**Exercise prompt**
Images should be omitted while the rest of the data is duplicated exactly.

**Given material**
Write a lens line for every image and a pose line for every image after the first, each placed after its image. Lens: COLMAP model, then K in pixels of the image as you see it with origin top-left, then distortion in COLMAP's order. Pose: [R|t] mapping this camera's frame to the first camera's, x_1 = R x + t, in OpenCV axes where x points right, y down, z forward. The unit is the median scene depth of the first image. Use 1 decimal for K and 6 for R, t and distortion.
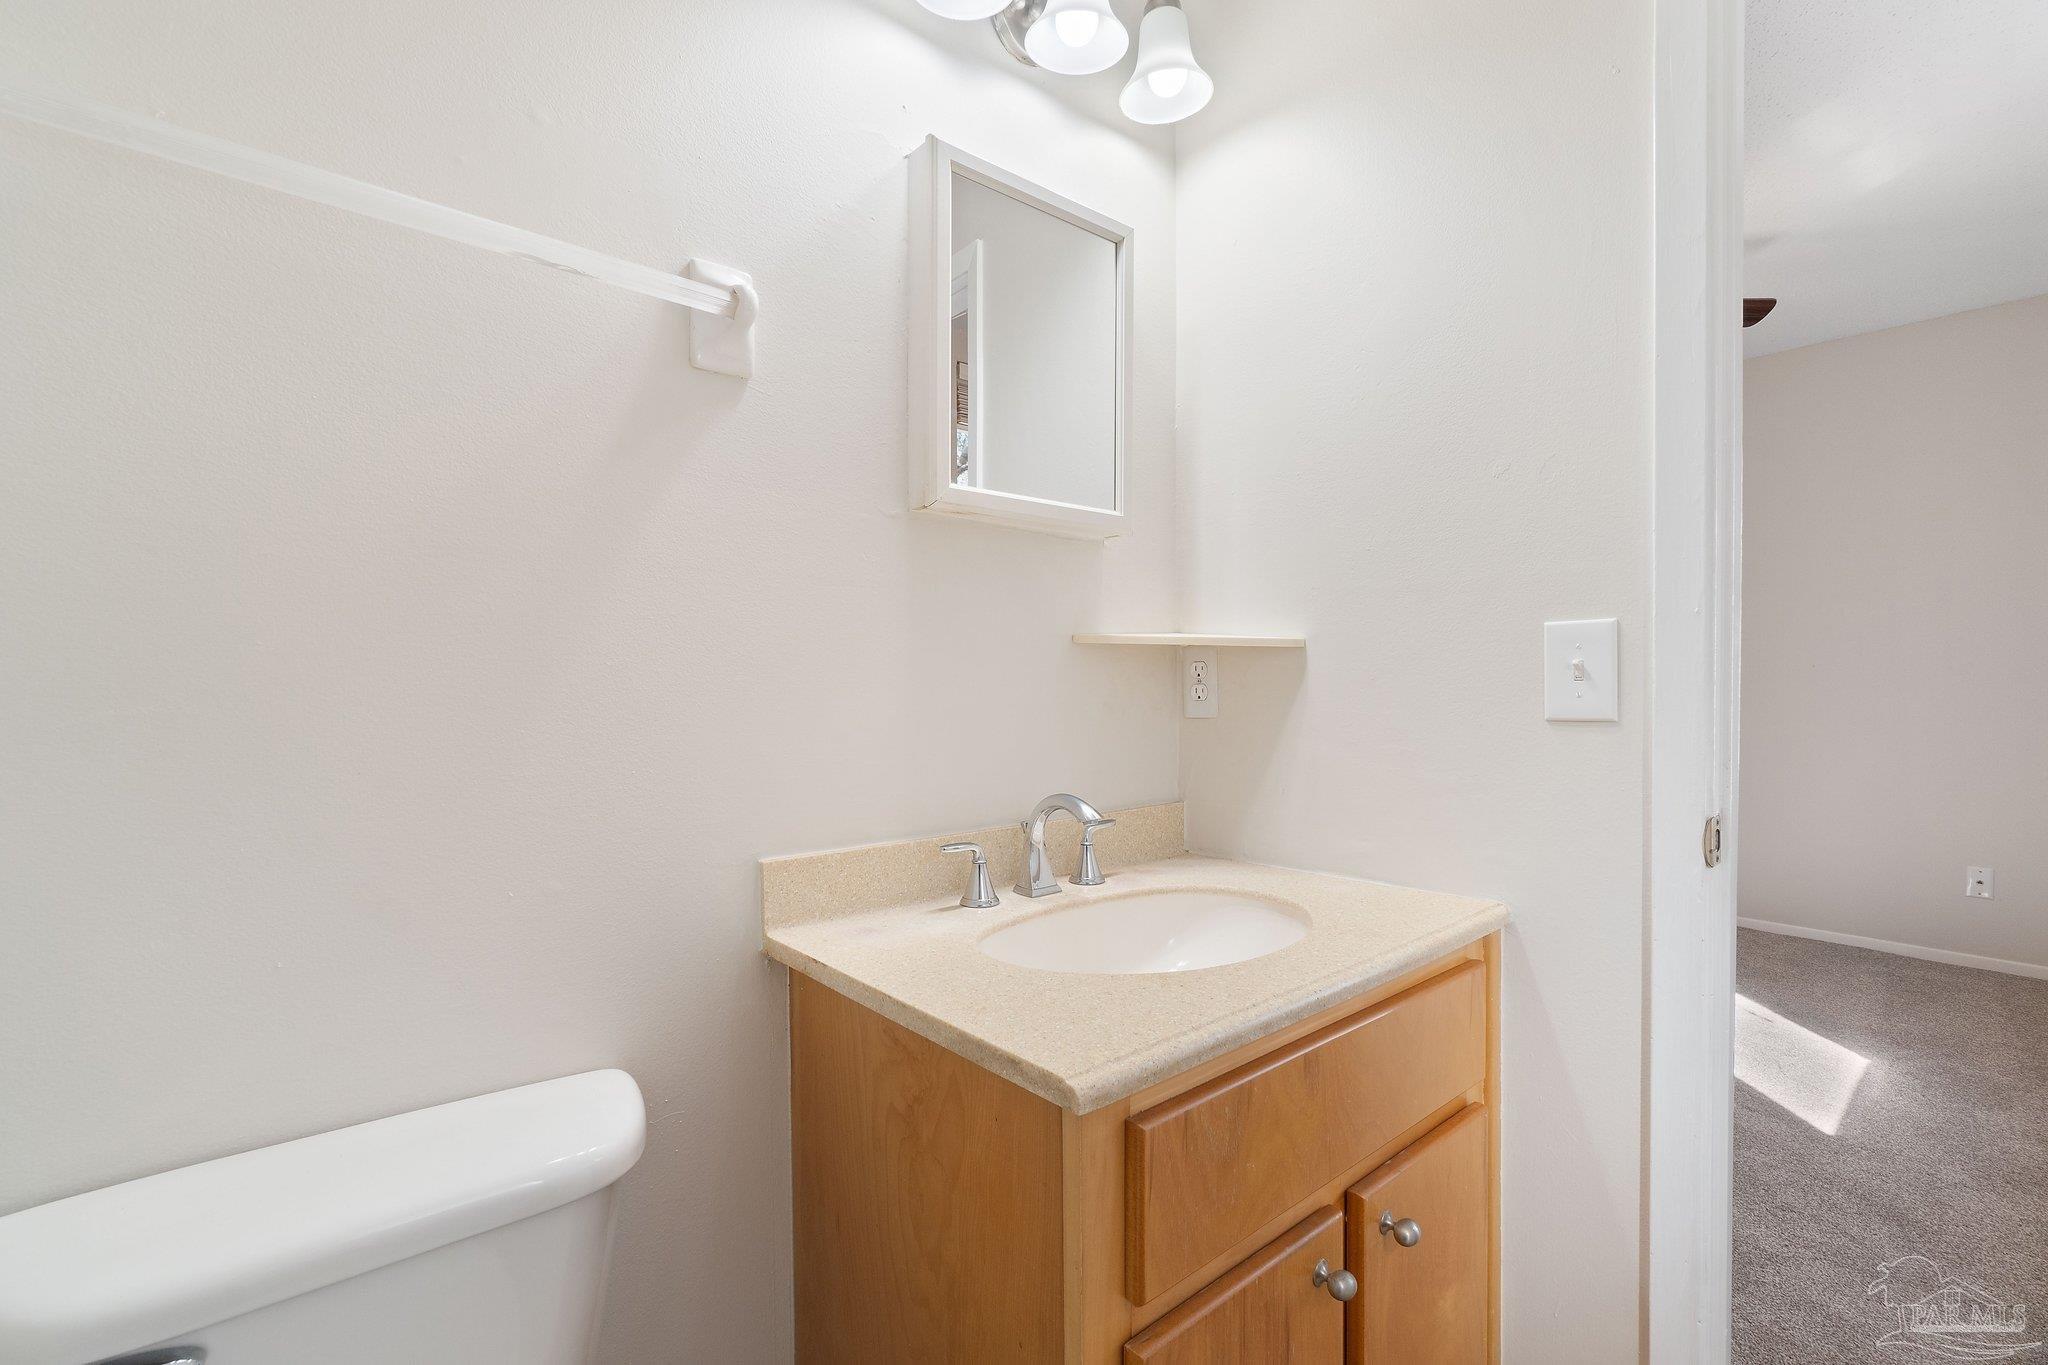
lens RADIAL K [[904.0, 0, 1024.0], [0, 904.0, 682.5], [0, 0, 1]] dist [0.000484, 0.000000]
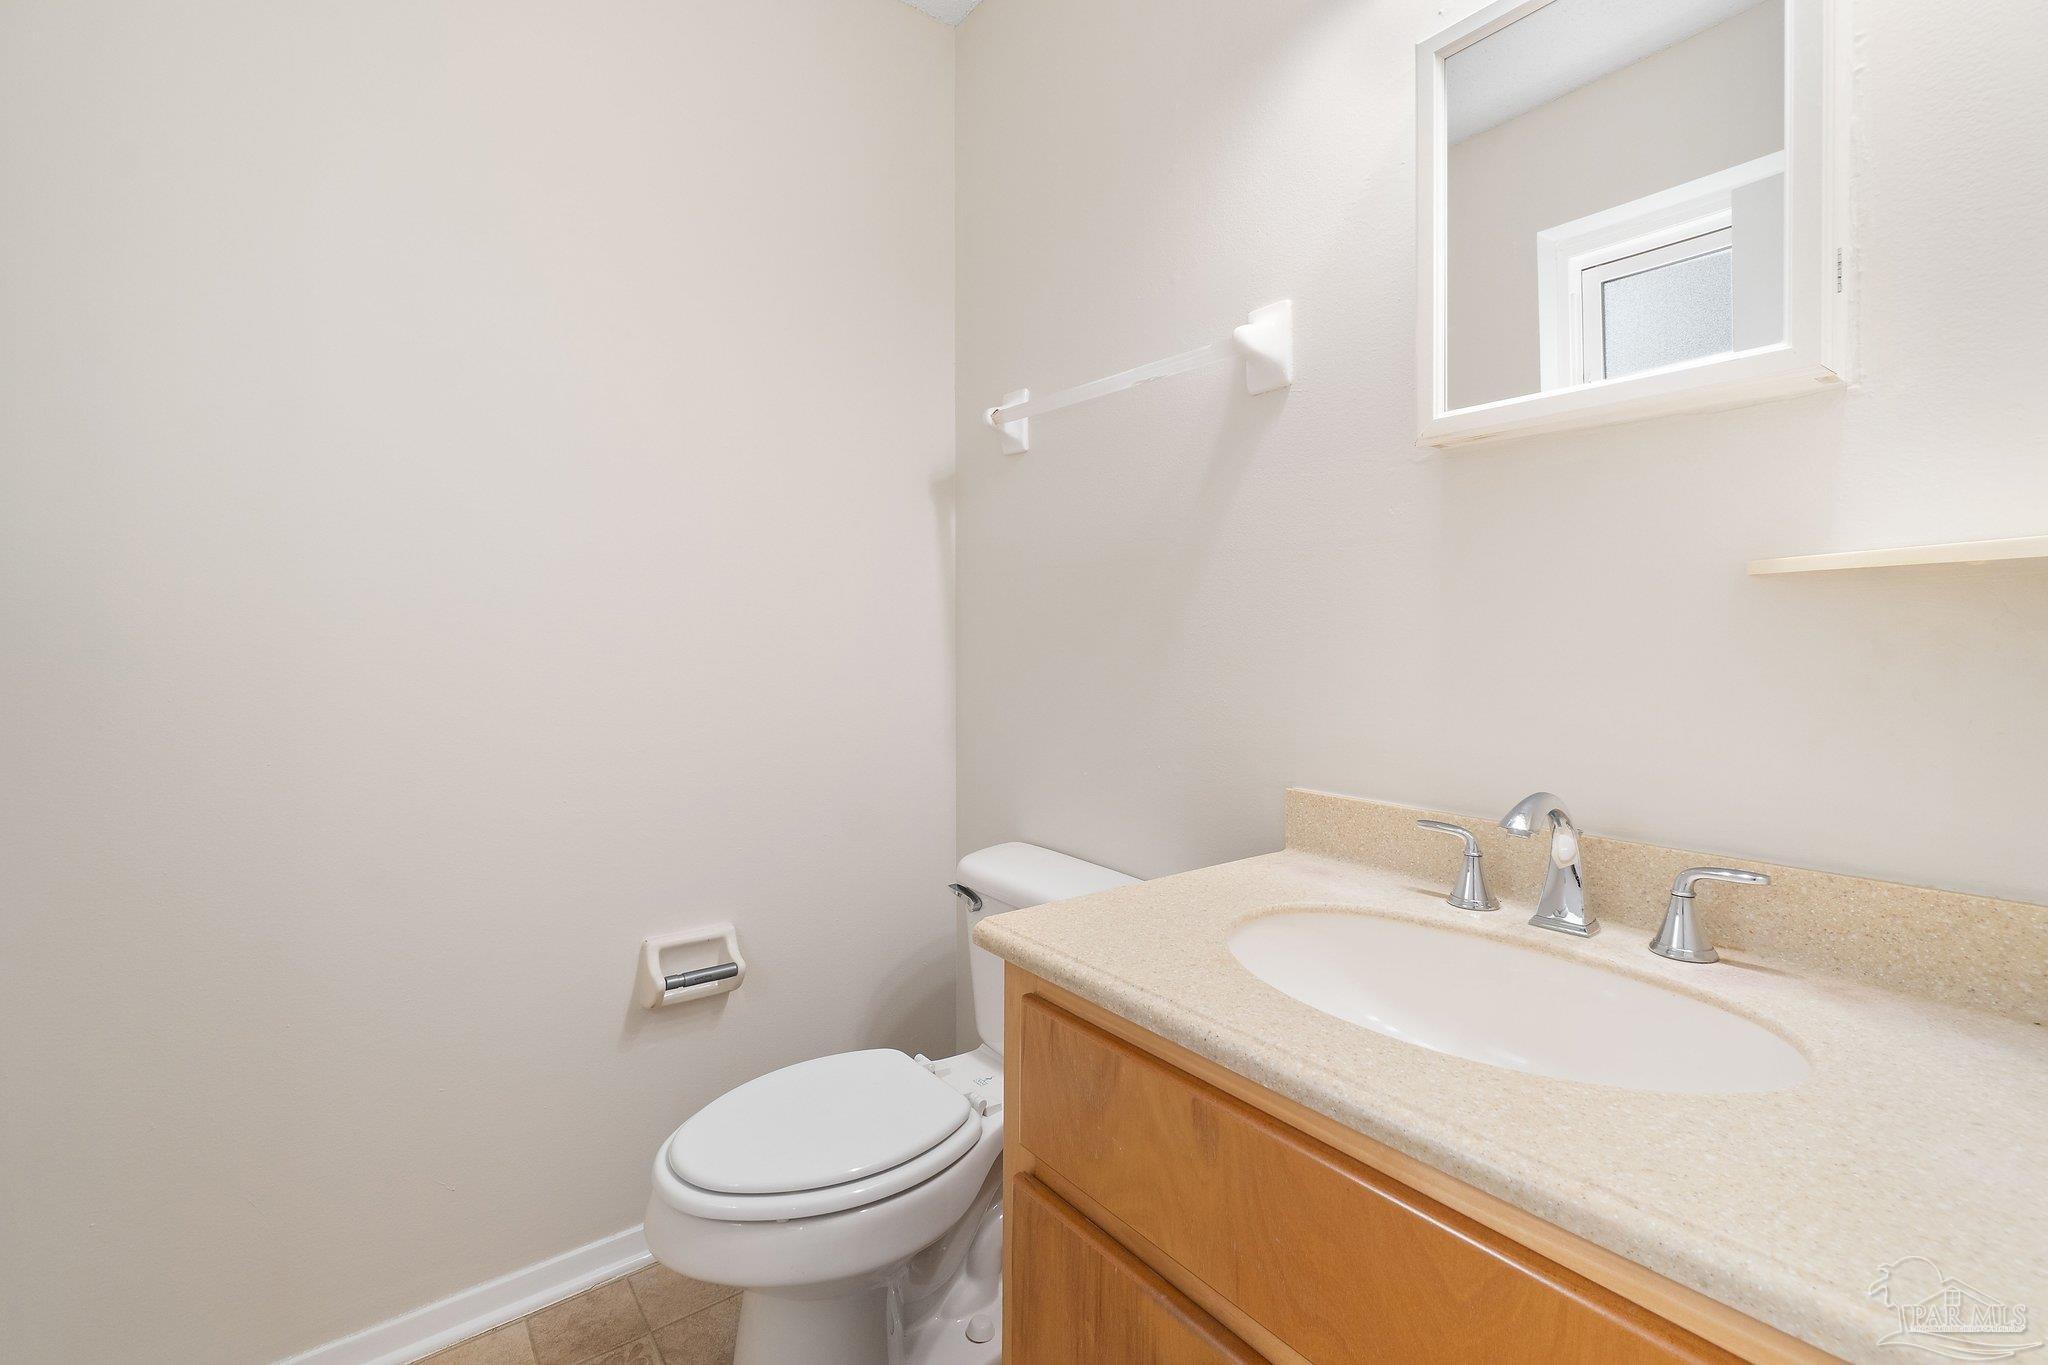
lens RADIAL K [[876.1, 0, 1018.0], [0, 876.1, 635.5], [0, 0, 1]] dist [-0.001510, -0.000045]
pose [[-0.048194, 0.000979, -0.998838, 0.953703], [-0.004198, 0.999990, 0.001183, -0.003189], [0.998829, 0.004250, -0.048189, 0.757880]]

**Reply to the exercise**
Write a lens line for every image and a pose line for every image after the first, each placed after its image. Lens: COLMAP model, then K in pixels of the image as you see it with origin top-left, then distortion in COLMAP's order. Pose: [R|t] mapping this camera's frame to the first camera's, x_1 = R x + t, in OpenCV axes where x points right, y down, z forward. The unit is the median scene depth of the first image. Use 1 decimal for K and 6 for R, t and distortion.
lens RADIAL K [[904.0, 0, 1024.0], [0, 904.0, 682.5], [0, 0, 1]] dist [0.000484, 0.000000]
lens RADIAL K [[876.1, 0, 1018.0], [0, 876.1, 635.5], [0, 0, 1]] dist [-0.001510, -0.000045]
pose [[-0.048194, 0.000979, -0.998838, 0.953703], [-0.004198, 0.999990, 0.001183, -0.003189], [0.998829, 0.004250, -0.048189, 0.757880]]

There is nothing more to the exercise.